Abstract Six cationic gemini and trimeric surfactants: N,N′-didodecyl-N,N′-dimethyl piperazinium iodide (2), the monooxlate of N,N′-didodecylpiperazine (3), the hydrochloride of N,N′-didodecylpiperazine (4), the 1,3,5-trimethyl-1,3,5-tridodecylhexahydro-1,3,5-trazinium iodide (5), the monooxlate of 1,3,5-tridodecylhexahydro-1,3,5-triazine (6) and the hydrochloride of 1,3,5-tridodecylhexahydro-1,3,5-triazine (7) were prepared using the regular methods.
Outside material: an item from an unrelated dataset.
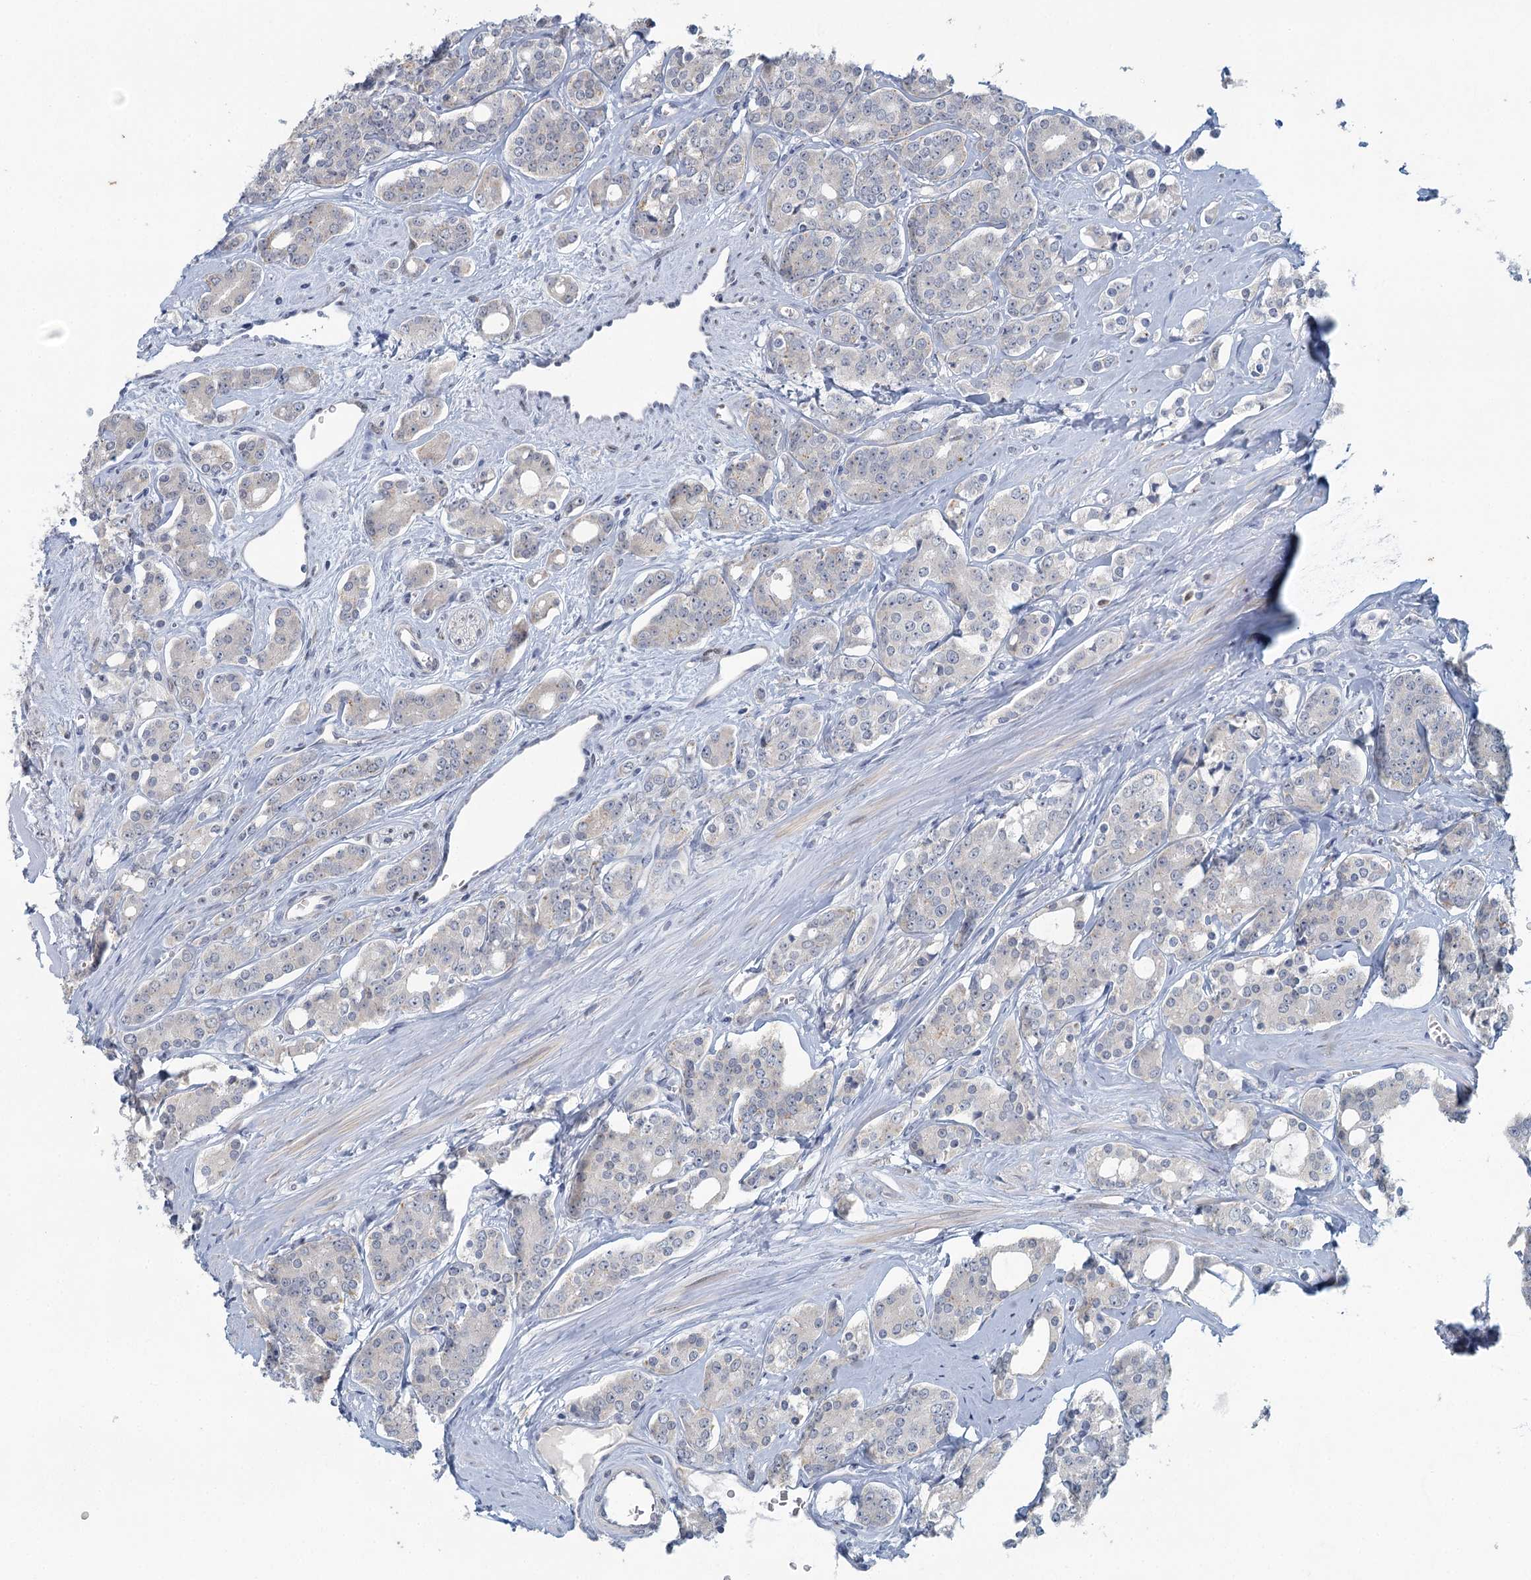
{"staining": {"intensity": "negative", "quantity": "none", "location": "none"}, "tissue": "prostate cancer", "cell_type": "Tumor cells", "image_type": "cancer", "snomed": [{"axis": "morphology", "description": "Adenocarcinoma, High grade"}, {"axis": "topography", "description": "Prostate"}], "caption": "Tumor cells are negative for brown protein staining in prostate cancer (adenocarcinoma (high-grade)). (Brightfield microscopy of DAB immunohistochemistry (IHC) at high magnification).", "gene": "MYO7B", "patient": {"sex": "male", "age": 62}}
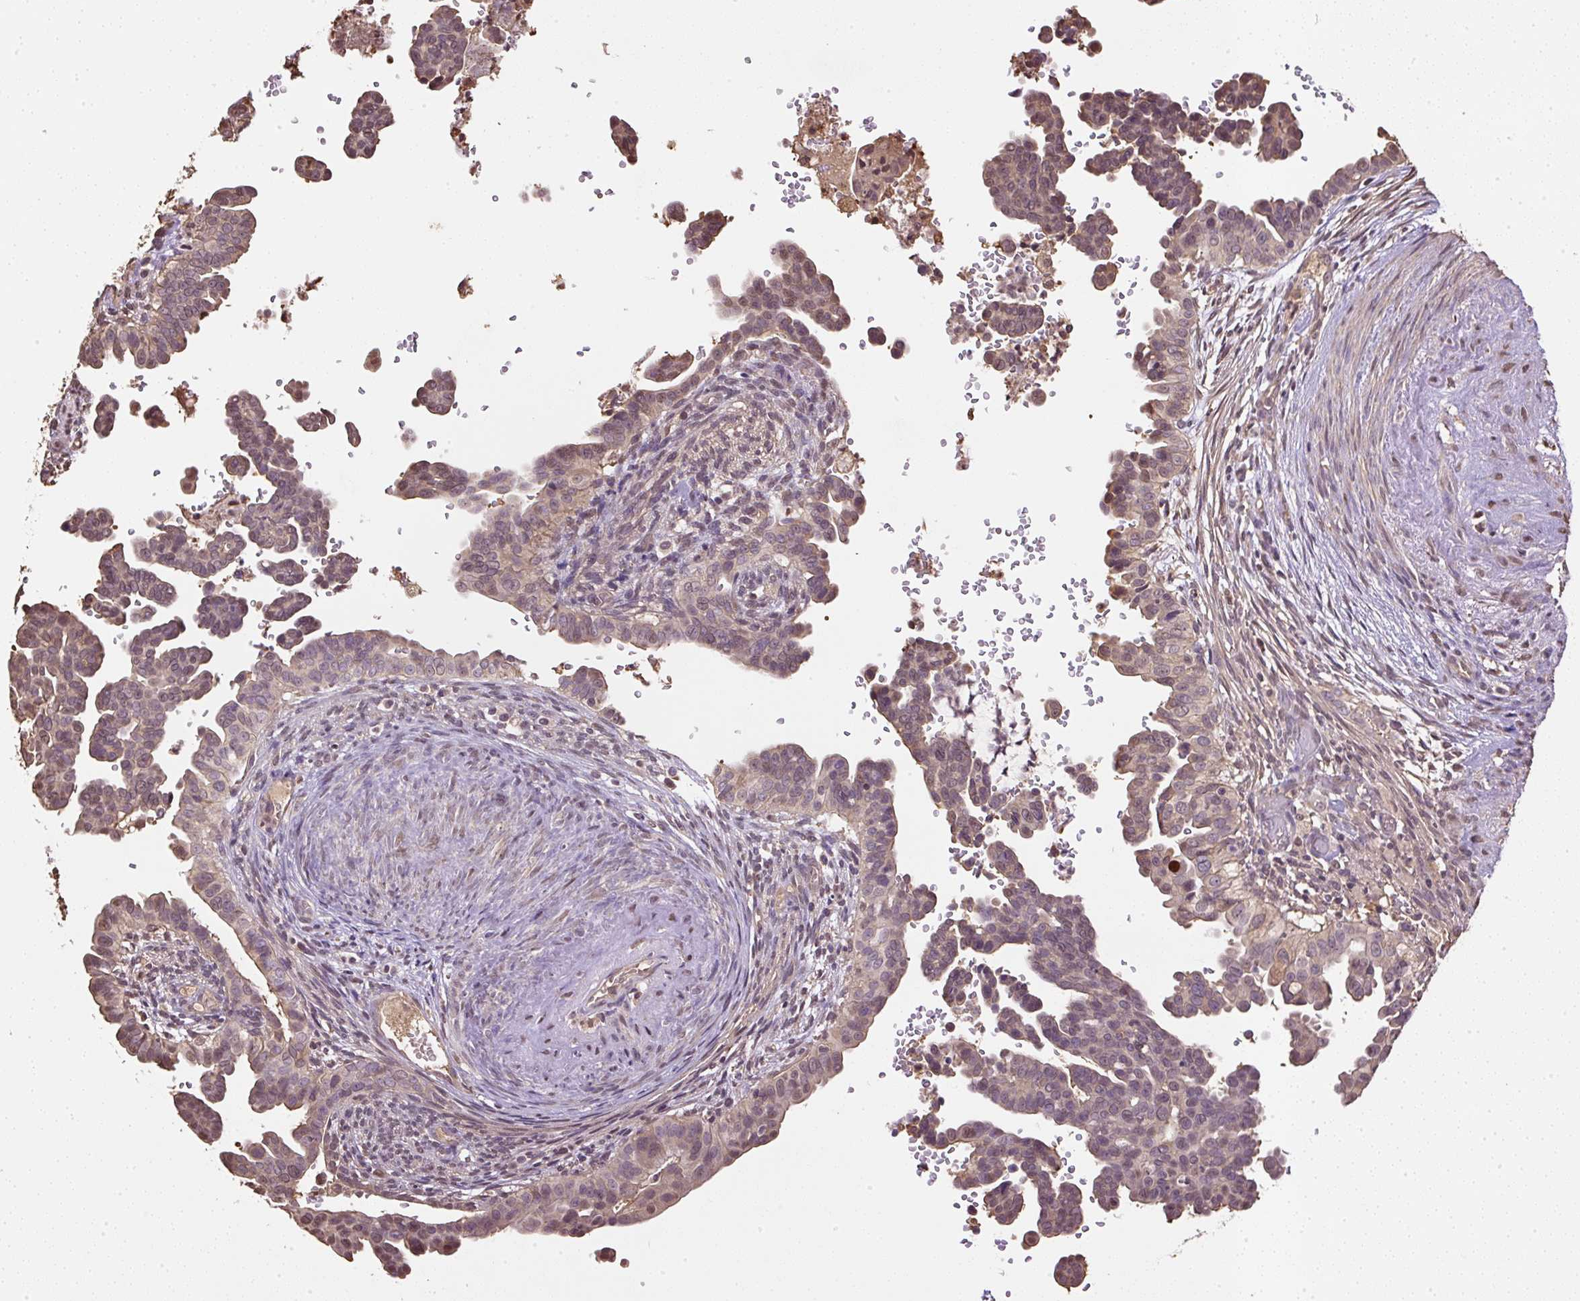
{"staining": {"intensity": "weak", "quantity": ">75%", "location": "cytoplasmic/membranous,nuclear"}, "tissue": "cervical cancer", "cell_type": "Tumor cells", "image_type": "cancer", "snomed": [{"axis": "morphology", "description": "Adenocarcinoma, NOS"}, {"axis": "morphology", "description": "Adenocarcinoma, Low grade"}, {"axis": "topography", "description": "Cervix"}], "caption": "Brown immunohistochemical staining in human cervical cancer exhibits weak cytoplasmic/membranous and nuclear expression in about >75% of tumor cells. (DAB IHC, brown staining for protein, blue staining for nuclei).", "gene": "TMEM170B", "patient": {"sex": "female", "age": 35}}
These cationic surfactants and a double-chained surfactant, didodecyldimethylammonium bromide (1), were successfully applied as catalysis promotion agents in aqueous biphasic hydroformylation of higher olefins. The aqueous catalysts used in present study were RhCl(CO)(TPPTS)2–TPPTS [TPPTS: P(m-C6H4SO3Na)3]. The experimental results showed that while all these cationic surfactants could accelerate the hydroformylation reaction, surfactants 1, 2, 6, 7 exhibited more significant promotion effects. The influences of the surfactant anions on the reaction were also discussed. Of the three gemini surfactants 2, 3, and 4, which were derived from N,N′-didodecylpiperazine, surfactant 2 with iodide as anion exhibited substantially higher promotion effect than surfactants 3 with monooxalate and 4 with chloride as anion, respectively. On the other hand, among the three trimeric surfactants 5, 6, 7, which were derived from 1,3,5-tridodecylhexahydro-1,3,5-triazine, surfactants 6 with monooxalate and 7 with hydrochloride as anion displayed better acceleration effect than surfactant 5 with iodide as anion. Compared with the double-chained and single headed surfactant 1, surfactant 2 containing two alkyl chains and cationic heads and surfactant 6 with three alkyl chains and cationic heads were superior additives to accelerate the hydroformylation reactions. When they were used as catalysis promotion additives, less water-soluble phosphine (TPPTS) was required to immobilize the rhodium catalyst in aqueous phase, and the hydroformylation reaction proceeded more regioselectively toward the valuable linear aldehyde under lower syngas pressure.